Record cold temperatures were logged across the province in recent days as a result of an arctic outflow, with high winds, cold and the demand for power resulting in downed powerlines, frozen pipes and other issues.
According to B.C. Hydro, demand for power peaked at 9,877 megawatts between 5 p.m. and 6 p.m. on Monday night, an increase of 1,900 megawatts over the previous week.
In Whistler the low on Monday night was just below minus-14 C, significantly warmer than the record cold of minus-24 degrees posted on Nov. 27, 1985 - although with wind chill it felt like -28 C on Monday night, early Tuesday morning.
The average temperature for the month of November was 0.6 C, with an average daily minimum of minus-0.3 and an average daily maximum of 3.4 C degrees. The highest temperature every recorded in Whistler in November was 13.6 degrees, posted on Nov. 3, 1986.

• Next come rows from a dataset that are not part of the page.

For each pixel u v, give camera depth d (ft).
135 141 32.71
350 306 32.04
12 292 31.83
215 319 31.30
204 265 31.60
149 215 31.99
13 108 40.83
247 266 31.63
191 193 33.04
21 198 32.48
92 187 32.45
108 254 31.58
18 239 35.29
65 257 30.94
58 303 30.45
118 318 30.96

In Squamish, a series of outages were reported since the temperatures dropped over the weekend. The most serious left 2,279 customers without power from 7:21 p.m. to around 8:17 p.m. Monday, although some customers were without power for longer than that.

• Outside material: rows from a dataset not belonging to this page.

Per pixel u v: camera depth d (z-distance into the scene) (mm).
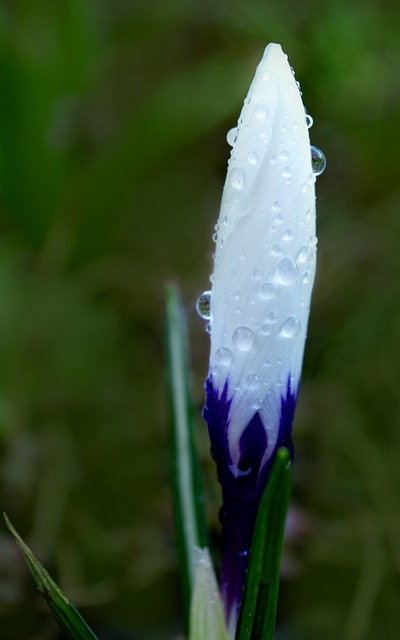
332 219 342
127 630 270
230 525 193
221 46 412
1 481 297
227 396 186
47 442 312
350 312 325
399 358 320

Another outage affected 213 homes, leaving them without power from 4:38 p.m. on Nov. 22 to 3:49 a.m. on Nov. 23.
All told there were 10 outages reported in the Squamish area from Nov. 18 to 23.
In total, over 20,000 B.C. Hydro customers across the province lost power as winds knocked out power lines on Vancouver Island and the Sunshine Coast on Monday evening/Tuesday morning, according to CBC. On Tuesday, another 5,000 customers in the Langley area were left without power.

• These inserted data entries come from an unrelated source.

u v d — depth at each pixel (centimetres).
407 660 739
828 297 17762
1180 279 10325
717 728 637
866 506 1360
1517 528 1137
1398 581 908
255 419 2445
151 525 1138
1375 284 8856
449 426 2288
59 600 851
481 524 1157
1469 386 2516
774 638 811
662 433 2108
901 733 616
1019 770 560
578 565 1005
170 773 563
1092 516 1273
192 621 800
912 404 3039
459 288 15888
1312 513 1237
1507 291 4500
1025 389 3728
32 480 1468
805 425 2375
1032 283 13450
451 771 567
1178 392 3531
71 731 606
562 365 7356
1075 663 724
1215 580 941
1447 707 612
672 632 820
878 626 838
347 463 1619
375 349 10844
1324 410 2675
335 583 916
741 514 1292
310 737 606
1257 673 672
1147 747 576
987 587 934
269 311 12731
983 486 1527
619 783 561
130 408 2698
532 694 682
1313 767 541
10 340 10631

In Vancouver, the high on Tuesday was -3.2 C, below the previous record of -1.9 C from 1985. Tuesday's low temperature of -9.5 C was not a record but was the second coldest November temperature recorded in Vancouver.
The good news is that the arctic outflow was predicted to move north on Wednesday, bringing warmer temperatures, clouds, snow and possibly a chance of rain at lower elevations this weekend.